ABSTRACT

‘Biodiversity’ is one of those modern contractions, like ‘cyberspace’, that has become so familiar, oft-used and well worn that we no longer recognize what it is a contraction of. The term is a shortening of the phrase ‘biological diversity’, and, according to conservation biologist Stuart Pimm, first appeared in a rather obscure US government report authored by Elliot Norse in 1980 (Pimm 2001). Norse was ahead of his time. As a term, the word ‘biodiversity’ did not attain common use in science until after the American National Forum on Biodiversity in 1986 (Thompson and Starzomski 2006) and through Harvard zoologist E.O. Wilson’s extensive use of the term in his own writings, beginning with his book, Biodiversity (Wilson 1988).
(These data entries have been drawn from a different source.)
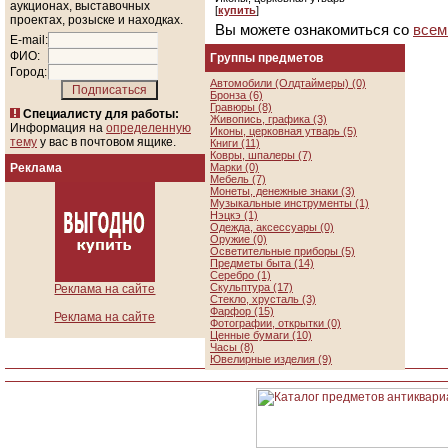
аукционах, выставочных
[
купить
]
проектах, розыске и находках.
Вы можете ознакомиться со
всем
E-mail:
ФИО:
Группы предметов
Город:
Автомобили (Олдтаймеры) (0)
Бронза (6)
Гравюры (8)
Специалисту для работы:
Живопись, графика (3)
Информация на
определенную
Иконы, церковная утварь (5)
тему
у вас в почтовом ящике.
Книги (11)
Ковры, шпалеры (7)
Реклама
Марки (0)
Мебель (7)
Монеты, денежные знаки (3)
Музыкальные инструменты (1)
Нэцкэ (1)
Одежда, аксессуары (0)
Оружие (0)
Осветительные приборы (5)
Предметы быта (14)
Серебро (1)
Скульптура (17)
Реклама на сайте
Стекло, хрусталь (3)
Фарфор (15)
Реклама на сайте
Фотографии, открытки (0)
Ценные бумаги (10)
Часы (8)
Ювелирные изделия (9)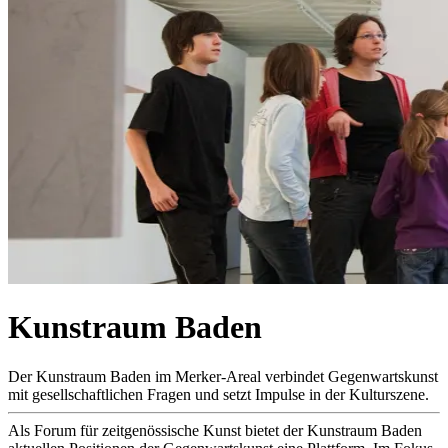
Kunstraum Baden
Der Kunstraum Baden im Merker-Areal verbindet Gegenwartskunst
mit gesellschaftlichen Fragen und setzt Impulse in der Kulturszene.
Als Forum für zeitgenössische Kunst bietet der Kunstraum Baden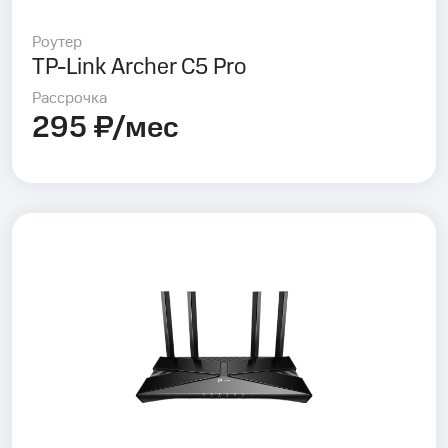
Роутер
TP-Link Archer C5 Pro
Рассрочка
295 ₽/мес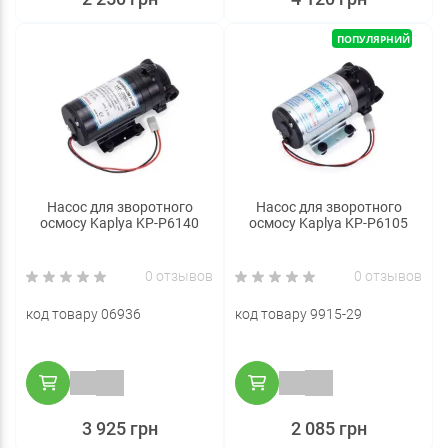
ПОПУЛЯРНИЙ
Насос для зворотного
Насос для зворотного
осмосу Kaplya KP-P6140
осмосу Kaplya KP-P6105
0 отзывов
0 отзывов
код товару 06936
код товару 9915-29
3 925 грн
2 085 грн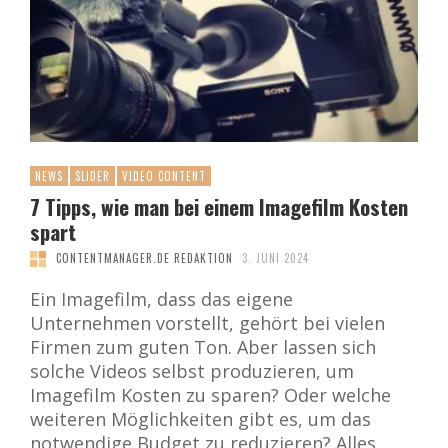
NEWS
SLIDER
VIDEO CONTENT
7 Tipps, wie man bei einem Imagefilm Kosten
spart
CONTENTMANAGER.DE REDAKTION
3. JUNI 2024
Ein Imagefilm, dass das eigene
Unternehmen vorstellt, gehört bei vielen
Firmen zum guten Ton. Aber lassen sich
solche Videos selbst produzieren, um
Imagefilm Kosten zu sparen? Oder welche
weiteren Möglichkeiten gibt es, um das
notwendige Budget zu reduzieren? Alles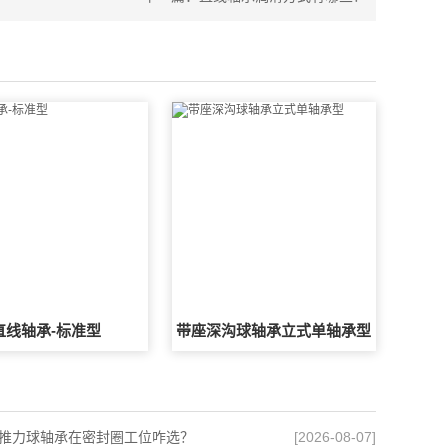
直线轴承-标准型
带座深沟球轴承立式单轴承型
推力球轴承在密封圈工位咋选？
[2026-08-07]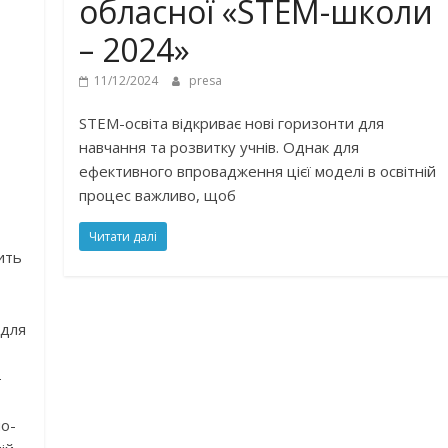
обласної «STEM-школи
– 2024»
11/12/2024
presa
STEM-освіта відкриває нові горизонти для
навчання та розвитку учнів. Однак для
ефективного впровадження цієї моделі в освітній
процес важливо, щоб
Читати далі
ить
–
 для
–
но-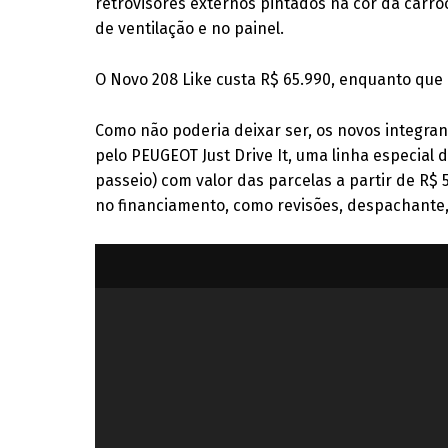
retrovisores externos pintados na cor da carro
de ventilação e no painel.
O Novo 208 Like custa R$ 65.990, enquanto que 
Como não poderia deixar ser, os novos integra
pelo PEUGEOT Just Drive It, uma linha especial 
passeio) com valor das parcelas a partir de R$
no financiamento, como revisões, despachante,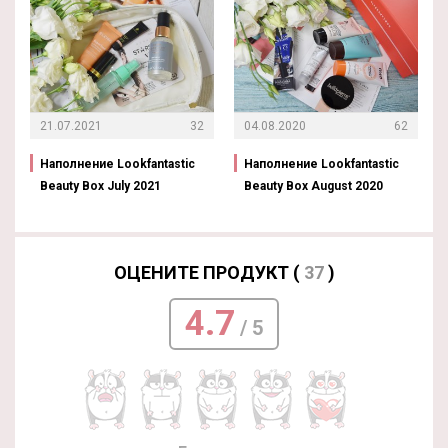
21.07.2021
32
04.08.2020
62
Наполнение Lookfantastic
Наполнение Lookfantastic
Beauty Box July 2021
Beauty Box August 2020
ОЦЕНИТЕ ПРОДУКТ (
37
)
4.7
/ 5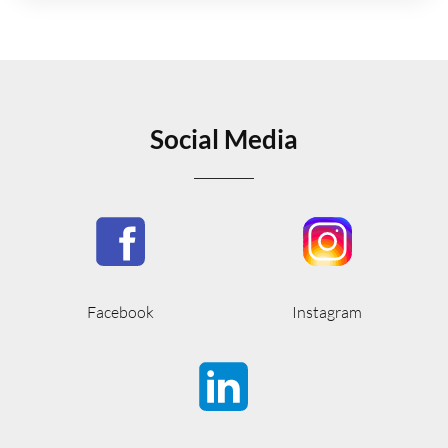
Social Media
Facebook
Instagram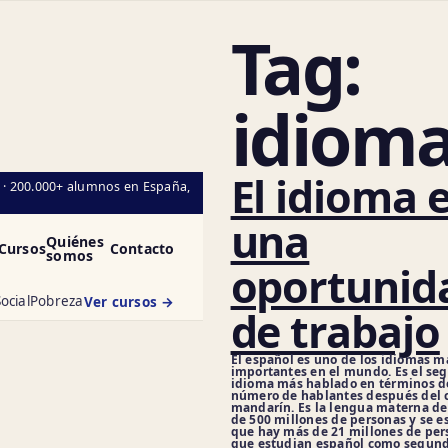
Tag:
idiom
Ci
El idioma 
l · 200.000+ alumnos en España,
una
Quiénes
Cursos
Contacto
somos
oportunid
ocial
Pobreza
Ver cursos →
de trabajo
El español es uno de los idiomas m
importantes en el mundo. Es el se
idioma más hablado en términos d
número de hablantes después del 
mandarín. Es la lengua materna d
de 500 millones de personas y se e
que hay más de 21 millones de per
que estudian español como segund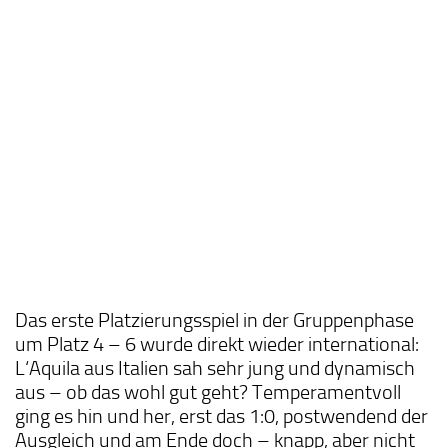
Das erste Platzierungsspiel in der Gruppenphase
um Platz 4 – 6 wurde direkt wieder international:
L‘Aquila aus Italien sah sehr jung und dynamisch
aus – ob das wohl gut geht? Temperamentvoll
ging es hin und her, erst das 1:0, postwendend der
Ausgleich und am Ende doch – knapp, aber nicht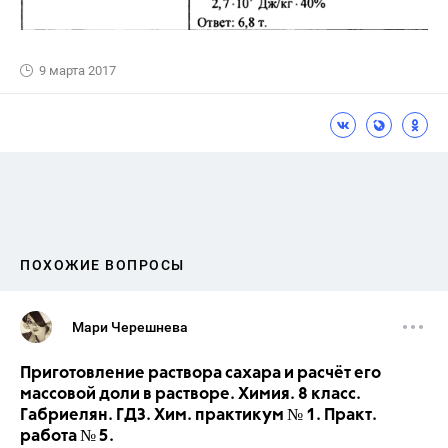
9 марта 2017
ПОХОЖИЕ ВОПРОСЫ
Мари Черешнева
Приготовление раствора сахара и расчёт его
массовой доли в растворе. Химия. 8 класс.
Габриелян. ГДЗ. Хим. практикум № 1. Практ.
работа № 5.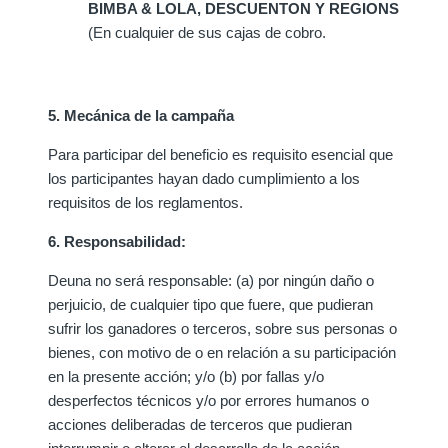
BIMBA & LOLA, DESCUENTON Y REGIONS
(En cualquier de sus cajas de cobro.
5. Mecánica de la campaña
Para participar del beneficio es requisito esencial que
los participantes hayan dado cumplimiento a los
requisitos de los reglamentos.
6. Responsabilidad:
Deuna no será responsable: (a) por ningún daño o
perjuicio, de cualquier tipo que fuere, que pudieran
sufrir los ganadores o terceros, sobre sus personas o
bienes, con motivo de o en relación a su participación
en la presente acción; y/o (b) por fallas y/o
desperfectos técnicos y/o por errores humanos o
acciones deliberadas de terceros que pudieran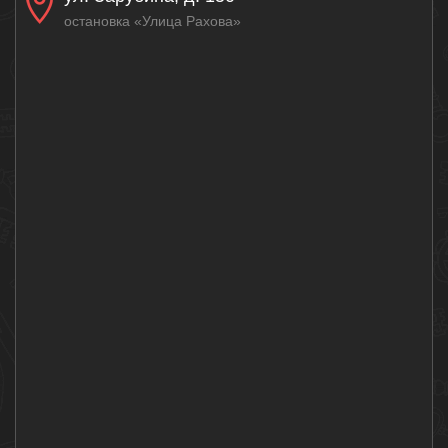
остановка «Улица Рахова»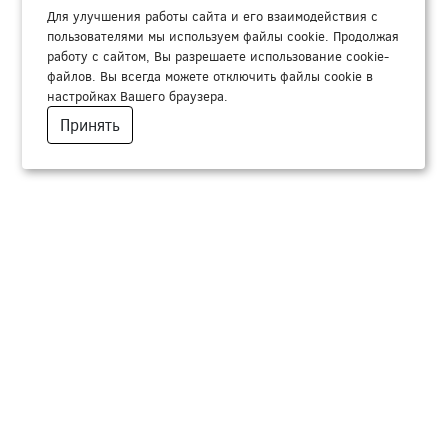
Для улучшения работы сайта и его взаимодействия с
пользователями мы используем файлы cookie. Продолжая
работу с сайтом, Вы разрешаете использование cookie-
файлов. Вы всегда можете отключить файлы cookie в
настройках Вашего браузера.
Принять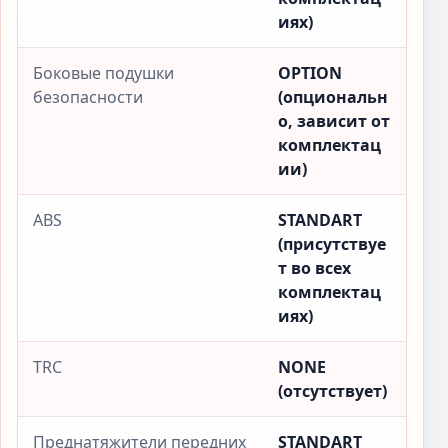
иях)
Боковые подушки
OPTION
безопасности
(опциональн
о, зависит от
комплектац
ии)
ABS
STANDART
(присутствуе
т во всех
комплектац
иях)
TRC
NONE
(отсутствует)
Преднатяжители передних
STANDART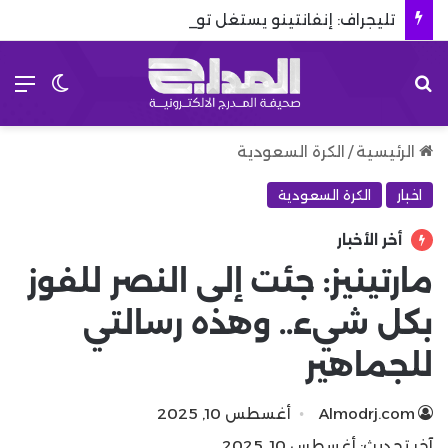
تليجراف: إنفانتينو يستغل توتر إسبانيا والمغرب للبقاء في رئاسة الفيفا
بحث عن
الق
الوضع 
الرئيسية
/
الكرة السعودية
اخبار
الكرة السعودية
أخر الأخبار
مارتينيز: جئت إلى النصر للفوز
بكل شيء.. وهذه رسالتي
للجماهير
Almodrj.com
أغسطس 10, 2025
آخر تحديث: أغسطس 10, 2025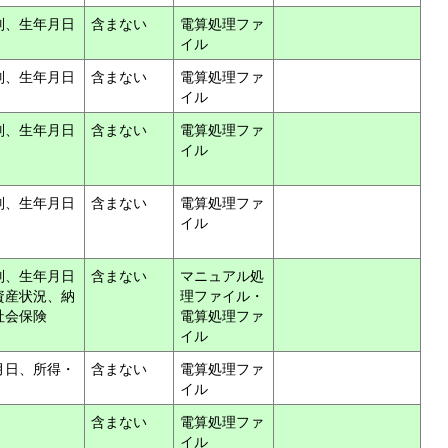
別、生年月日
含まない
電算処理ファ
イル
別、生年月日
含まない
電算処理ファ
イル
別、生年月日
含まない
電算処理ファ
イル
別、生年月日
含まない
電算処理ファ
イル
別、生年月日
含まない
マニュアル処
資産状況、納
理ファイル・
社会保険
電算処理ファ
イル
月日、所得・
含まない
電算処理ファ
イル
含まない
電算処理ファ
イル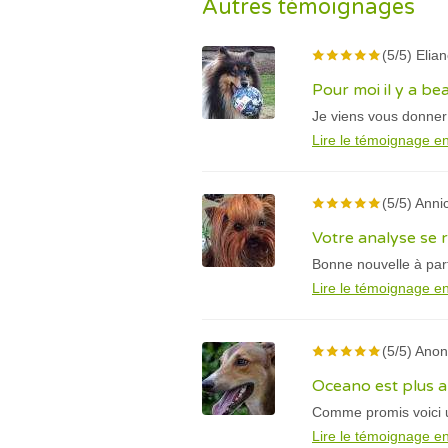
Autres témoignages
(5/5) Elian
Pour moi il y a b
Je viens vous donner
Lire le témoignage en
(5/5) Annic
Votre analyse se r
Bonne nouvelle à par
Lire le témoignage en
(5/5) Ano
Oceano est plus a
Comme promis voici u
Lire le témoignage en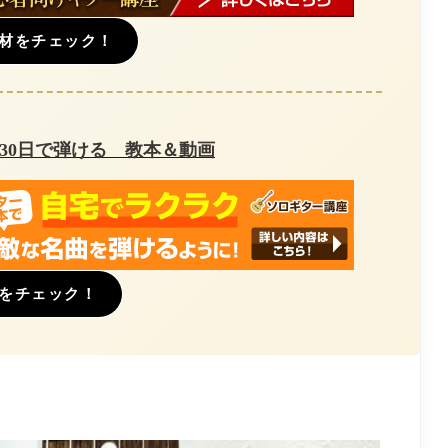
材をチェック！
30日で弾ける 教本＆動画
をチェック！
It has now been defined by a multitude of authors and agencies, but not always consistently. To those engaged in the study of natural history, biodiversity represents the biotic elements of nature that can be described and classified. To environmental activists, biodiversity is an intrinsic value-laden quality of natural systems that should be preserved for its own sake. To ecologists and conservation biologists, biodiversity is a measurable parameter relevant to an understanding of community structure, environmental processes, and ecosystem functions (Mayer 2006). All of these ‘thought styles’ of defining and describing biodiversity are embedded and conflated in the concept of ‘biodiversity hotspots’.